PROBLEM: Every line with the string "middle" must be copied from the entries below.

--- START ---

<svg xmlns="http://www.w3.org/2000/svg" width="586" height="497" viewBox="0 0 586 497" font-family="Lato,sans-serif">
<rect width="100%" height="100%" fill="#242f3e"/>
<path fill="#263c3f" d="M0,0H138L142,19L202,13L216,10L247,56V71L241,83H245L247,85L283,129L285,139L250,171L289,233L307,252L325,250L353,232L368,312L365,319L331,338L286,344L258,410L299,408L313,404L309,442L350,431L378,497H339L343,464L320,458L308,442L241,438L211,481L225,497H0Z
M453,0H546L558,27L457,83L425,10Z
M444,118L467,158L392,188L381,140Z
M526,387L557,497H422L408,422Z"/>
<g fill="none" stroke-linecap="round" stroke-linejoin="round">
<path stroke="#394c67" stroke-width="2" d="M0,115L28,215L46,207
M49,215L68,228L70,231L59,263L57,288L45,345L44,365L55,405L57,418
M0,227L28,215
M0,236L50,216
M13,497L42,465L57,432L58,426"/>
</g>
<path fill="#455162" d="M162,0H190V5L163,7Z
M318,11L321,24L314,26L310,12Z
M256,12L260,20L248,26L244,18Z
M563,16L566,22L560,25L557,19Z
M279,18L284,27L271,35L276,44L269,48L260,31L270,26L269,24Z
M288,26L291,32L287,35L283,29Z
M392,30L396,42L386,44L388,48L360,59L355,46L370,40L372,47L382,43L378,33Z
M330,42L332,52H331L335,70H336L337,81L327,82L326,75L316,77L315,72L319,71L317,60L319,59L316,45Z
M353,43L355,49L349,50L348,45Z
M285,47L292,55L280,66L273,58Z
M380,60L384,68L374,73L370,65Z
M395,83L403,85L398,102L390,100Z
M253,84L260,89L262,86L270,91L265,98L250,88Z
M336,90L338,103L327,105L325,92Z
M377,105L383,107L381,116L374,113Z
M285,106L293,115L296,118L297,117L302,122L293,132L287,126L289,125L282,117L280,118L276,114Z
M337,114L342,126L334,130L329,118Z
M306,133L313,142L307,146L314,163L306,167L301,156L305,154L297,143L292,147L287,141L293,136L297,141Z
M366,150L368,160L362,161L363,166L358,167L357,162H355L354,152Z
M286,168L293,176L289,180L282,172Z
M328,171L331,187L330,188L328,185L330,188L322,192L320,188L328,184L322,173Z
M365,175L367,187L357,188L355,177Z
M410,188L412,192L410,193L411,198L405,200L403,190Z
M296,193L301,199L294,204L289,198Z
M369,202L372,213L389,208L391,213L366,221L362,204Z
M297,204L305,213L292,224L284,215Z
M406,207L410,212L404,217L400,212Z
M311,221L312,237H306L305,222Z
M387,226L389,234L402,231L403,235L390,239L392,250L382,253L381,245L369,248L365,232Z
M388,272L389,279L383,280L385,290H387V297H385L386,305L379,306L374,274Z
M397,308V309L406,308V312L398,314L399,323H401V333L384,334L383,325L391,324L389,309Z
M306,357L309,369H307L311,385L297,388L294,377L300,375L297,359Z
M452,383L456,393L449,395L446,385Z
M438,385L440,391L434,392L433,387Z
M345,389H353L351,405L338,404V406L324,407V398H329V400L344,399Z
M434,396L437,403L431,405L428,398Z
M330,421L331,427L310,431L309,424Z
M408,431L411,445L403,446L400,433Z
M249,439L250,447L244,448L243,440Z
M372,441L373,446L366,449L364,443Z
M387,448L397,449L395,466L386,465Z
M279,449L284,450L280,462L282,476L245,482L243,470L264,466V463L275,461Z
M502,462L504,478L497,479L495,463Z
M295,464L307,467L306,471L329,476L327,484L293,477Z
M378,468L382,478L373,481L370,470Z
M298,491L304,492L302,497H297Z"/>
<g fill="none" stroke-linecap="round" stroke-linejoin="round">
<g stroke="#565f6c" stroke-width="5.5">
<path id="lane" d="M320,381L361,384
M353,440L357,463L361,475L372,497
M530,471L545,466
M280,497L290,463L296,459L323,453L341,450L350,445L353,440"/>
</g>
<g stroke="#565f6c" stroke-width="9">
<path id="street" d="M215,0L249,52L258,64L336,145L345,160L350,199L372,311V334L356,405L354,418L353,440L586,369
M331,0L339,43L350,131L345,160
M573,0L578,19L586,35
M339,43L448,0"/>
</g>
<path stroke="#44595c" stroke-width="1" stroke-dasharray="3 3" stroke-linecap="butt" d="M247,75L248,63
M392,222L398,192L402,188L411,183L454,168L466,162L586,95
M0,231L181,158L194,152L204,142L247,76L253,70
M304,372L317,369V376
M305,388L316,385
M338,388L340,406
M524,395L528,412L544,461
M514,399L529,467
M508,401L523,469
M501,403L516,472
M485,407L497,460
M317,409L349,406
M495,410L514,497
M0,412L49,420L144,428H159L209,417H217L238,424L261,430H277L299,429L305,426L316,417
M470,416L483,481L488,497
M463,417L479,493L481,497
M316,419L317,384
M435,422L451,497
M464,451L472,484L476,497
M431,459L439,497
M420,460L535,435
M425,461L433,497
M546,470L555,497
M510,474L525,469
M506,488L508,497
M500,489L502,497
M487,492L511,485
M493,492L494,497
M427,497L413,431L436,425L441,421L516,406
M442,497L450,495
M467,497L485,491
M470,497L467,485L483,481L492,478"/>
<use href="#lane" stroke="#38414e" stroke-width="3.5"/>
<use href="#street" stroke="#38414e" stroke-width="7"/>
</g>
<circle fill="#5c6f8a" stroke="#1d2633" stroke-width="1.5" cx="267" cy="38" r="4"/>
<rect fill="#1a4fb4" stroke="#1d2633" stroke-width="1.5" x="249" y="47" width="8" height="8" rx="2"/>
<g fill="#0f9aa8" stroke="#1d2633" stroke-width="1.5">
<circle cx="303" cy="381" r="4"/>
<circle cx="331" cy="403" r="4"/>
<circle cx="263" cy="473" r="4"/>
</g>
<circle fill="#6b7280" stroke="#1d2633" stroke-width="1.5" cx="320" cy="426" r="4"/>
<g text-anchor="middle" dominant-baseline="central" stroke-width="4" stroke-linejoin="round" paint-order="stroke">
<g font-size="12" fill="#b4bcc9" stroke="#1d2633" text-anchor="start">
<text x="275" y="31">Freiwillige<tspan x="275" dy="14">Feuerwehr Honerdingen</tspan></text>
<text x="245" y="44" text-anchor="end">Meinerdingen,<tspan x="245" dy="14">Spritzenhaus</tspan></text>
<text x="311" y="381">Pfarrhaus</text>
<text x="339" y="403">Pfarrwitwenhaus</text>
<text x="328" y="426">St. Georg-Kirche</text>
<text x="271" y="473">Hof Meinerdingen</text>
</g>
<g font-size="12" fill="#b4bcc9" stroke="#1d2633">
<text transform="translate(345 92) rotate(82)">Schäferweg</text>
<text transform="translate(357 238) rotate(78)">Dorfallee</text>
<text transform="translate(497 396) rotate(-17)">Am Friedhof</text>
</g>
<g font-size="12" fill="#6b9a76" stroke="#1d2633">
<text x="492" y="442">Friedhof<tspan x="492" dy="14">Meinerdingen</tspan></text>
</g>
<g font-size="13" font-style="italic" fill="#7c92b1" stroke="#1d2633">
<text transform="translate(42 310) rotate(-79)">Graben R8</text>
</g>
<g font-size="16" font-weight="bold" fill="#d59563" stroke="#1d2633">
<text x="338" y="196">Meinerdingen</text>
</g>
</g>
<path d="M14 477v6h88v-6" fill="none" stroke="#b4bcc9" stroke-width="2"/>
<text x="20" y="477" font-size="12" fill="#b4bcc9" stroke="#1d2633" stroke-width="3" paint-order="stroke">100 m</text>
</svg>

--- END ---
--- START ---

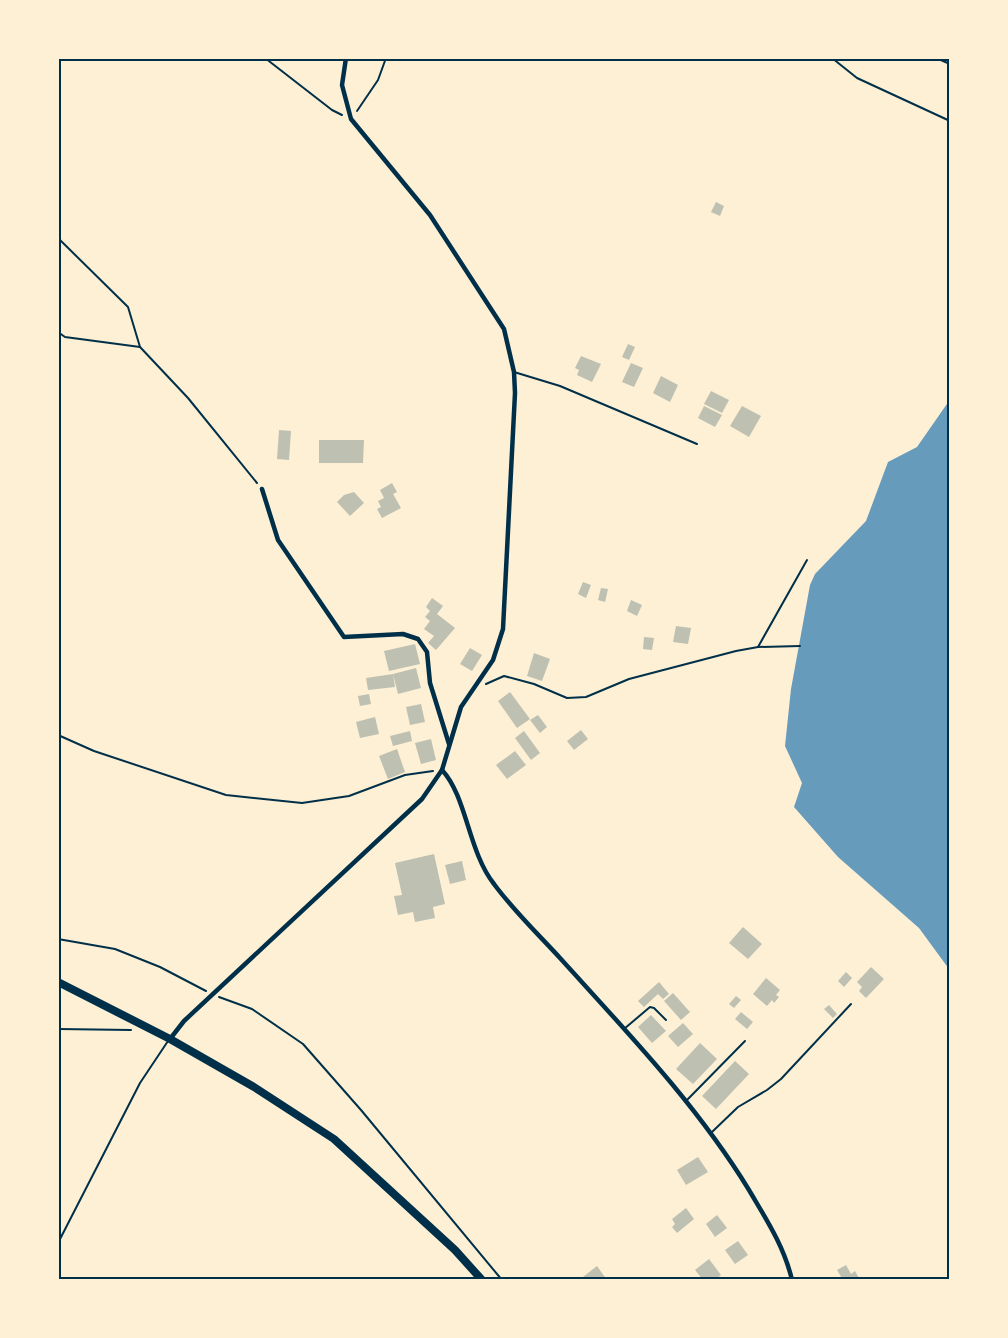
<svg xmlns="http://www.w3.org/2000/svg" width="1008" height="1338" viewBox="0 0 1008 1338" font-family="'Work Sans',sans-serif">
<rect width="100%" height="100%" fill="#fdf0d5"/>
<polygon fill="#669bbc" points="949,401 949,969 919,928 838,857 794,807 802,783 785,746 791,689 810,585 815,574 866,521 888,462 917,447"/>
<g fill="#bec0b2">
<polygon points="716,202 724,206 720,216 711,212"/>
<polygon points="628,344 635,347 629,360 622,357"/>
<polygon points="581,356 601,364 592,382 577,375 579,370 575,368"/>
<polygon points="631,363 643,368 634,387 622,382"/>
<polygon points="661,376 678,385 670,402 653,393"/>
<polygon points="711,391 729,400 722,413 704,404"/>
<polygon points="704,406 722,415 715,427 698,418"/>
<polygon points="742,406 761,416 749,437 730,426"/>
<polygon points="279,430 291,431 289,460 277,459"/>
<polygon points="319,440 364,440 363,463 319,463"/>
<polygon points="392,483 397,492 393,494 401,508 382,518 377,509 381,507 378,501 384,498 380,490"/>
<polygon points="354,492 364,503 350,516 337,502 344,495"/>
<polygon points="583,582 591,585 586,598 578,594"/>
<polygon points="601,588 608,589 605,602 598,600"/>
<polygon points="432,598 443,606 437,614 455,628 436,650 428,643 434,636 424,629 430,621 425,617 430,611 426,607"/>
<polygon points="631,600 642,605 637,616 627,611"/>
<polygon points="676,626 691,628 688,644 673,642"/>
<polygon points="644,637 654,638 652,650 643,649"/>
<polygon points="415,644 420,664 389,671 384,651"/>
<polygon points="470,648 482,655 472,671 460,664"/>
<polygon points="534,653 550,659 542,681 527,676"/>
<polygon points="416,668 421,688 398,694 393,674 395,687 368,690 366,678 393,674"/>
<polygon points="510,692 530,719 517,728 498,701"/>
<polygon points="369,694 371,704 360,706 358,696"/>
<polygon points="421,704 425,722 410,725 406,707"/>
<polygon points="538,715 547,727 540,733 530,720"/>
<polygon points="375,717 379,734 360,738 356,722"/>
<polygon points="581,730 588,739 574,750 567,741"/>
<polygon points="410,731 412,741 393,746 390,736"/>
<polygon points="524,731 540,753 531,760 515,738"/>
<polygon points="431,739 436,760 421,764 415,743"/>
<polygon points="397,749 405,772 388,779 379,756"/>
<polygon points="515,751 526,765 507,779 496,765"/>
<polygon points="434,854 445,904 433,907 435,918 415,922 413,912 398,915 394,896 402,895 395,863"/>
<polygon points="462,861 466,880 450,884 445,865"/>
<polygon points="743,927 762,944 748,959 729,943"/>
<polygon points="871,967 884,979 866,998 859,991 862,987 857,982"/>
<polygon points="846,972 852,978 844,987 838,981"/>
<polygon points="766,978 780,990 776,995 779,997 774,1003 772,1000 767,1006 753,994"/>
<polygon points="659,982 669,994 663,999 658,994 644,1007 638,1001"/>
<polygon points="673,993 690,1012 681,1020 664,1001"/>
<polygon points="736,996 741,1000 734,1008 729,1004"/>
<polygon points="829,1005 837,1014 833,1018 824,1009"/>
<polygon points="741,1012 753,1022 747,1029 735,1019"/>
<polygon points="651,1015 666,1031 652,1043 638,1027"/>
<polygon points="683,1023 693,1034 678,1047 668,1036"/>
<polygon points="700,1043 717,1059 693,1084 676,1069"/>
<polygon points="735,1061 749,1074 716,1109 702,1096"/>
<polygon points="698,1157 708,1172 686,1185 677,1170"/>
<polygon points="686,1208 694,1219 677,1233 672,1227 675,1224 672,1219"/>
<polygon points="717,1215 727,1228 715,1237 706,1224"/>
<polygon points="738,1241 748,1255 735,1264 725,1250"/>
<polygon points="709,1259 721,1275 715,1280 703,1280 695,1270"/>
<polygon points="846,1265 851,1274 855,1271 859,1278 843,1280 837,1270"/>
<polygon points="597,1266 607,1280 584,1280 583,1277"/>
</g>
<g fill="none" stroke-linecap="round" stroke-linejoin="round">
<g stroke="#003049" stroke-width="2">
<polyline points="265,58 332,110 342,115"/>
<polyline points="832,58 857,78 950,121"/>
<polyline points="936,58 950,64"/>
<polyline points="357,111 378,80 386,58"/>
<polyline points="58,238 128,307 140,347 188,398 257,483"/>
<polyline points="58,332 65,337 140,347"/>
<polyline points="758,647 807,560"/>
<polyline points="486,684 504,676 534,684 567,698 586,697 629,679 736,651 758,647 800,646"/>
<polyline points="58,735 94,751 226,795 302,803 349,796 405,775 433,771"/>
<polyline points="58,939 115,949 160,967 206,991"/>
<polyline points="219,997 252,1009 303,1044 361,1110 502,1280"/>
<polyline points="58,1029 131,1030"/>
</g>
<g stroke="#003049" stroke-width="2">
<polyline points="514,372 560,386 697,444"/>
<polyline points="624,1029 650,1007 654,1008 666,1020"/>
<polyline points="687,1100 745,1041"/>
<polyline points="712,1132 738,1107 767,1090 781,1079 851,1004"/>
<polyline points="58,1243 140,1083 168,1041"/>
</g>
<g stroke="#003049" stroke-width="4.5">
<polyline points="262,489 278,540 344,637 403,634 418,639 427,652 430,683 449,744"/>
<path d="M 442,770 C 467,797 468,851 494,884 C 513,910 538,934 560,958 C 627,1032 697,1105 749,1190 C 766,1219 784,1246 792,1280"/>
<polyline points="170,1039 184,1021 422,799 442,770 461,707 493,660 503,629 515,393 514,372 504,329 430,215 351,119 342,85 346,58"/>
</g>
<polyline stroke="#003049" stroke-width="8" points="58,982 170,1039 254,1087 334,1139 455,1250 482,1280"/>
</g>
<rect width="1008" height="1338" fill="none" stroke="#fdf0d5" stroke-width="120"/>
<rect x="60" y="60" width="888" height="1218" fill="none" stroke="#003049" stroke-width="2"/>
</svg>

--- END ---
--- START ---

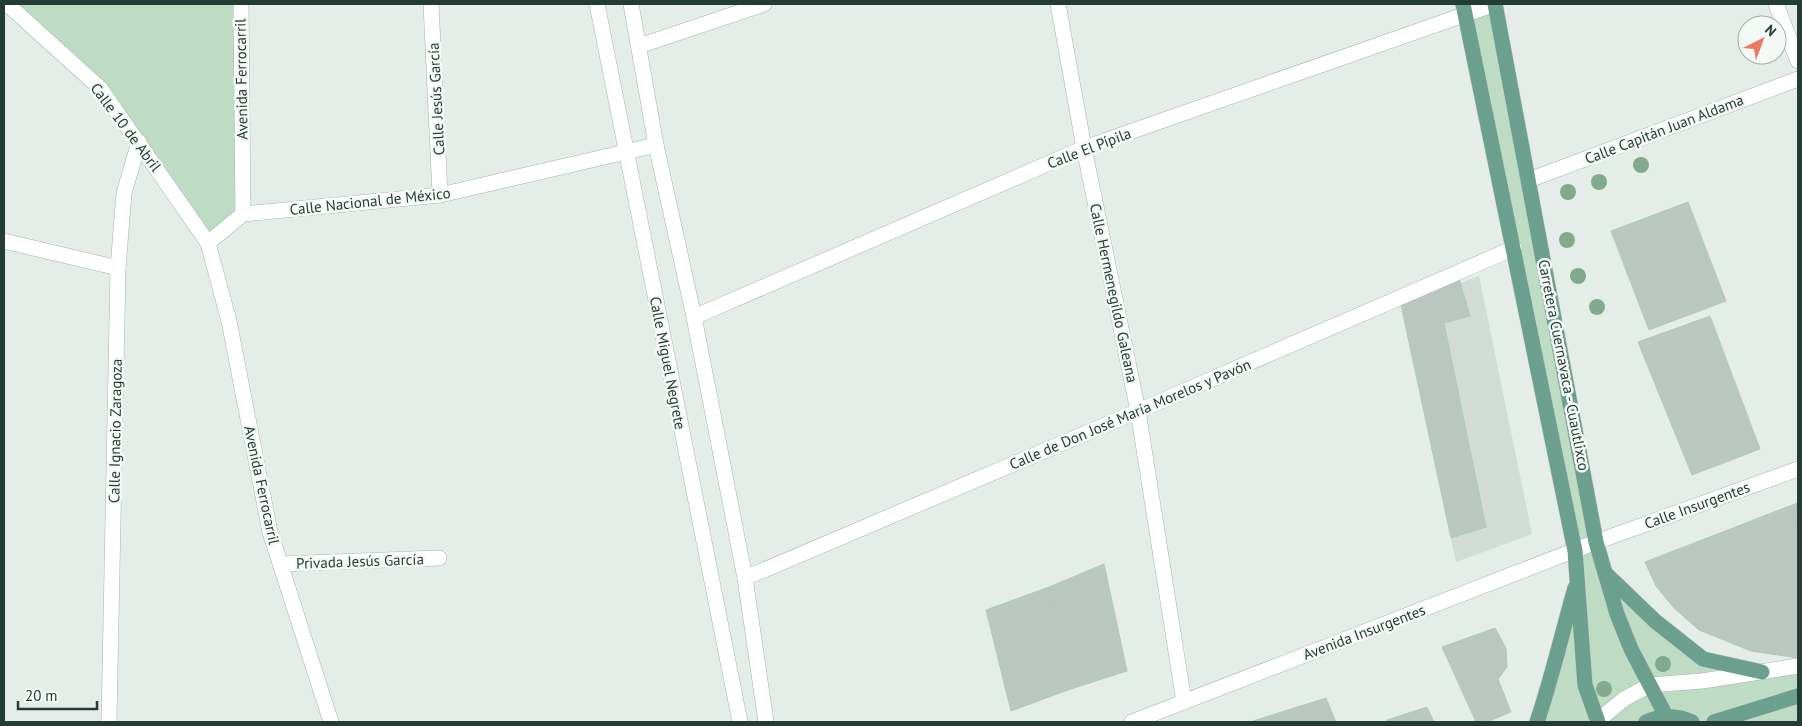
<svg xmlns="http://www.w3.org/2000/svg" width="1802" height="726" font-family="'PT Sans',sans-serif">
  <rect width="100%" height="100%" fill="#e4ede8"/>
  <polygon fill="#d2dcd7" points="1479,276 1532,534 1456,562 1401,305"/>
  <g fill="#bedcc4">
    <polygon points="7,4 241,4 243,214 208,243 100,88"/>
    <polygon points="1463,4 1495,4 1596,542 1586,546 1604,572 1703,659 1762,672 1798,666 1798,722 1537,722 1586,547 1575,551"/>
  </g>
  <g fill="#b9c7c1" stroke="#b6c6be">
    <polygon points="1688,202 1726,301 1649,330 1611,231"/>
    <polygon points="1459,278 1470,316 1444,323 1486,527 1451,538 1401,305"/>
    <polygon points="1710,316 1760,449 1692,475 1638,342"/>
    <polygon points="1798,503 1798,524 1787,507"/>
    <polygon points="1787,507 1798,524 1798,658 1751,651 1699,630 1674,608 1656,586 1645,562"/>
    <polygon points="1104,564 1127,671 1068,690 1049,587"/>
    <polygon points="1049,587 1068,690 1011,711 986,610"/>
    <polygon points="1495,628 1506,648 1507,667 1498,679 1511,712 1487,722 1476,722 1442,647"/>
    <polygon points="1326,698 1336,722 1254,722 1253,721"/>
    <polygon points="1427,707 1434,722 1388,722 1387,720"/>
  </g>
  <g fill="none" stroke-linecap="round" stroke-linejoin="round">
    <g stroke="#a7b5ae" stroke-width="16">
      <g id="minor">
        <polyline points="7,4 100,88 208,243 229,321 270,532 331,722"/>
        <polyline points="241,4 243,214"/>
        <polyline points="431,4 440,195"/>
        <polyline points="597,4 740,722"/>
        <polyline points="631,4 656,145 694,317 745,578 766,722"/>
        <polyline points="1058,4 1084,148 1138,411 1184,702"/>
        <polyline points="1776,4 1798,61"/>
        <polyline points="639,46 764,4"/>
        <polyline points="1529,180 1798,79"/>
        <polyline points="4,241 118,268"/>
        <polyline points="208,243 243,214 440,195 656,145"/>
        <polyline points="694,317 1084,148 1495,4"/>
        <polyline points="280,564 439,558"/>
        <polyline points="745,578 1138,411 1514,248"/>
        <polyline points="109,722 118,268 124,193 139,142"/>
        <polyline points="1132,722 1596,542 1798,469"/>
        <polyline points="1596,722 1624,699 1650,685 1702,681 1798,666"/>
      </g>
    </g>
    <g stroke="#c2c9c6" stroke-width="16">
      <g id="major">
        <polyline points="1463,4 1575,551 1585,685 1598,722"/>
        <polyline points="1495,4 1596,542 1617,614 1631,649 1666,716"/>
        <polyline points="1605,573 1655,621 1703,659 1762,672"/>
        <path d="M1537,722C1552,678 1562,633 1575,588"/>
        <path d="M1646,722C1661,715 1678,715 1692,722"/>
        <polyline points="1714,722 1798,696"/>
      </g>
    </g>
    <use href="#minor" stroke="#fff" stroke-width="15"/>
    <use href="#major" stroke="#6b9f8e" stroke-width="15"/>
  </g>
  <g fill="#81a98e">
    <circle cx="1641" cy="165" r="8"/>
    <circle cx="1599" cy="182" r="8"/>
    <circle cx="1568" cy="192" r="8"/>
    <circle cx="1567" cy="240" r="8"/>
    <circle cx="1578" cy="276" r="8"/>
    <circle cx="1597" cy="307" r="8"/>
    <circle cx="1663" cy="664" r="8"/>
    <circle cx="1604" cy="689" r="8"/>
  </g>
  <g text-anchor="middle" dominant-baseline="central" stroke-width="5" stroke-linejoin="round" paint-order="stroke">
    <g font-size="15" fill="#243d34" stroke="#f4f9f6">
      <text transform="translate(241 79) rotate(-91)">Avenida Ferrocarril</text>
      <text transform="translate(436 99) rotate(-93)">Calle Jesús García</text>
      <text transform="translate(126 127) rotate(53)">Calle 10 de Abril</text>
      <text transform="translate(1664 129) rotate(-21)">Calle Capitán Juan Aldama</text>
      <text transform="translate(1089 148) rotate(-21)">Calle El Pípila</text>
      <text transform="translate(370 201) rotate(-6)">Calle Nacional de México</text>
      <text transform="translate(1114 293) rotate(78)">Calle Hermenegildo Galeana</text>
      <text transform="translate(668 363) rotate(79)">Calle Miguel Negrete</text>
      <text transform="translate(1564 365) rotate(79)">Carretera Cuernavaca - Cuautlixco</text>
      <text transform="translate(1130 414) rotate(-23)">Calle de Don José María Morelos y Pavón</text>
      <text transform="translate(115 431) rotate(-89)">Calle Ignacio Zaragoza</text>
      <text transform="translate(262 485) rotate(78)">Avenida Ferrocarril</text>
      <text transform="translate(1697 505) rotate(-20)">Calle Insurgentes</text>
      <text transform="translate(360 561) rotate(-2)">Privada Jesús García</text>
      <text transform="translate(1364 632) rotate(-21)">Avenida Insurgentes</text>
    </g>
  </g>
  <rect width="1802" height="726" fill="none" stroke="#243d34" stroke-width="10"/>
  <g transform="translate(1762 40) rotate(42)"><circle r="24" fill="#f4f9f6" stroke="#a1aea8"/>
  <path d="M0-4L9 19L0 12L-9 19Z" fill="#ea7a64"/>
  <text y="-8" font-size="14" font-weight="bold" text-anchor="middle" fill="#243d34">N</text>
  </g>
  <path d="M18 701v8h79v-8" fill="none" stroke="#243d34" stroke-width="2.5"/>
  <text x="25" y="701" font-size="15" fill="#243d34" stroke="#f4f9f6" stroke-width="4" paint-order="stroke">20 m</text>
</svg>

--- END ---

EXERCISE RESULT:
<g text-anchor="middle" dominant-baseline="central" stroke-width="4" stroke-linejoin="round" paint-order="stroke">
  <g text-anchor="middle" dominant-baseline="central" stroke-width="5" stroke-linejoin="round" paint-order="stroke">
  <text y="-8" font-size="14" font-weight="bold" text-anchor="middle" fill="#243d34">N</text>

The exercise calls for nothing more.